Imagine you just three-putted from 15 feet. How did you react? Did you get frustrated? Or did you accept it and calmly walk to your next shot? How you react to events, good and bad, on the golf course influences your mindset and performance. Some players are as cool as Fred Couples appears, others get as hot as Craig Stadler looks after missing a three-footer. The first principle of self-control is that you must be in control of your thoughts and emotions before you can control your performance. It’s how you react to mistakes that determines if mistakes are compounded and “the wheels fall off” or if you can remain composed and play on with control.
Why do some players lose control emotionally and turn a bogey into more bogeys? One reason is that they can’t forget what happened on the last hole or shot. Most players set themselves up for frustration or anger because they don’t meet their expectations for how they think the game “should be” played. The frustration makes a player get out of his or her normal rhythm, try harder, or be over aggressive with a game plan. In this article, I present mental skills for controlling your emotions and helping you stay composed before you let the wheels fall off.
1. Stop Dwelling in the Past
Negative emotions begin after you react negatively to a bad shot or a bad score on a hole. You carry it to your next shot because you choose to dwell on your mistake. “What a stupid shot I hit” you mumble to yourself. It’s not only a distraction, but you start to tense up physically. This mindset is unhealthy for your self-confidence and enjoyment. Do you really want to continue to beat yourself up? You make the choice to focus on that bad hole or refocus on what you need to do to play your next shot. Make the right choice.

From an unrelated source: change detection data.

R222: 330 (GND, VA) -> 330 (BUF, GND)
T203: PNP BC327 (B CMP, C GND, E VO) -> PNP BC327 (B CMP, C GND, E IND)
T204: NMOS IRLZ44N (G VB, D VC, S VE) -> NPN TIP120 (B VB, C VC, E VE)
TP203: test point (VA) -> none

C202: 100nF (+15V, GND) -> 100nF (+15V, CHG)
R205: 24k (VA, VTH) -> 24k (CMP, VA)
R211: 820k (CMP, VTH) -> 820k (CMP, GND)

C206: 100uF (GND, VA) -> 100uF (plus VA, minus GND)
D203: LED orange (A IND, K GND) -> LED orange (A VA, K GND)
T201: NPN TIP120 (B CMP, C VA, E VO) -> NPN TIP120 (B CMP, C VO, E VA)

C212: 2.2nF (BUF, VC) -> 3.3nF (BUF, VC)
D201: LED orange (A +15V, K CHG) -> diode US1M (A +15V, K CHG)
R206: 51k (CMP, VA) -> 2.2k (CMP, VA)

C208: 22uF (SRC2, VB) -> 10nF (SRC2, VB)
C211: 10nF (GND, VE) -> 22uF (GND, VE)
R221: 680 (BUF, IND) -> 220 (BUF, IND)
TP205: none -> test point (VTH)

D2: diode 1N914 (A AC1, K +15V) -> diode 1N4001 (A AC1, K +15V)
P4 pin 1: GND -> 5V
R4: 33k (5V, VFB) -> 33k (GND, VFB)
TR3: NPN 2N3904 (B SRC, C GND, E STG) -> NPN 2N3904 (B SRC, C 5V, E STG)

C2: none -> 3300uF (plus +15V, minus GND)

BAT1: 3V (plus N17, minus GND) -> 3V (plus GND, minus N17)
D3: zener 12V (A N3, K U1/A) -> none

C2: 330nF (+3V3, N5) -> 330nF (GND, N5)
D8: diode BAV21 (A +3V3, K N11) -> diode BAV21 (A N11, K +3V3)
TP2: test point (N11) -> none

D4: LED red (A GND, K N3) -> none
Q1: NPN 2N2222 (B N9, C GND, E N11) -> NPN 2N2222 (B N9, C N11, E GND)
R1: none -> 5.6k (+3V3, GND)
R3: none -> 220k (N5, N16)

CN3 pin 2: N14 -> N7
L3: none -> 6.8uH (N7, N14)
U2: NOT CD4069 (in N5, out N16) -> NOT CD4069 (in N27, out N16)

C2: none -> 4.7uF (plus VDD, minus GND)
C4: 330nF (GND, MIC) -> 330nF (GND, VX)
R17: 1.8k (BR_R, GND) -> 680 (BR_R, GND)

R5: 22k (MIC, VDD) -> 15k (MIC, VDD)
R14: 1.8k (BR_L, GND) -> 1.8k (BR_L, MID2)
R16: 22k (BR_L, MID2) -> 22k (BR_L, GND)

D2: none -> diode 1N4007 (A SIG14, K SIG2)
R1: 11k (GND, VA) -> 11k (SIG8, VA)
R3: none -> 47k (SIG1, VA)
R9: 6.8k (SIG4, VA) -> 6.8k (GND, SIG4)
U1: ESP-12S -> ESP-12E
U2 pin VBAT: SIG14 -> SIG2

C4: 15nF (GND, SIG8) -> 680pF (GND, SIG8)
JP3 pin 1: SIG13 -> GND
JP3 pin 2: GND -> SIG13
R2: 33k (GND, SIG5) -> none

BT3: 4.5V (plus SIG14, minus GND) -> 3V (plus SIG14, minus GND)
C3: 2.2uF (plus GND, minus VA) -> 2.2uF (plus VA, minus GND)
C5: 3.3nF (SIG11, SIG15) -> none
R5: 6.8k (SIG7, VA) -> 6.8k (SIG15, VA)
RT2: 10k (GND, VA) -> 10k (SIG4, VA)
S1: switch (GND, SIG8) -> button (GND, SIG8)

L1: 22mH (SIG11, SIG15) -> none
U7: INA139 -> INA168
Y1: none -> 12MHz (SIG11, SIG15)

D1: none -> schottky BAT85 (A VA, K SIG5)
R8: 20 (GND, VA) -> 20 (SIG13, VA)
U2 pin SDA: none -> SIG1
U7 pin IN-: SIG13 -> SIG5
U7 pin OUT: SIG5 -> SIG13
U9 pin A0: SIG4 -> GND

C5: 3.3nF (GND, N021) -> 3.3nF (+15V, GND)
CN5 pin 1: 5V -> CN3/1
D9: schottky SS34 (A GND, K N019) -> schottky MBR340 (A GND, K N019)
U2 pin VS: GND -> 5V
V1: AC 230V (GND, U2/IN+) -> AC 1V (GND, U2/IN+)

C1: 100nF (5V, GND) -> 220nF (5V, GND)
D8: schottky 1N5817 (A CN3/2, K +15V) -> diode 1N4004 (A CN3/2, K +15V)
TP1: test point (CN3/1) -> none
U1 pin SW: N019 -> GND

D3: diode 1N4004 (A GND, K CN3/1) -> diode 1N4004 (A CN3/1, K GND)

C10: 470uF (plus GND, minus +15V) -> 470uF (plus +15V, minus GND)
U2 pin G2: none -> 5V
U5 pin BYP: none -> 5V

2. Give Yourself Permission
Does one mistake cause you to unravel? Some players expect that anything less than a flawless round is a failure. If you expect too much of yourself, you are setting yourself up for certain frustration and heartache. No one can be perfect. You must learn to accept that you are human and humans make mistakes. Allow yourself the luxury of making mistakes by giving yourself permission before the round. Even the best players in the world on top of their game make mistakes. You must accept mistakes so you can stay calm and composed. The key is how you recover from a bad shot, not what it cost you.
3. Slow Down and Breath
Anger causes you to walk faster between shots, rush your shots, swing faster, and speed up your preshot routine. Part of staying composed includes calming down physically. When upset, make an effort to slow down and take time walking between shots. Take your normal preshot routine. Breath through your abdominal region. This helps reduce muscular tension and gives you a positive focus.
4. Be Your Own Best Coach
Negative emotions feed off of a player’s negative self-talk. First, pay attention to what you say to yourself after a poor shot. Second, learn to “counter” the negative self-talk and give yourself a pep talk: “I’m a good putter, I’ll make my next putt.” No one can be positive for you, but yourself. You have to be your own best coach and turn your self-defeating thoughts into words of encouragement.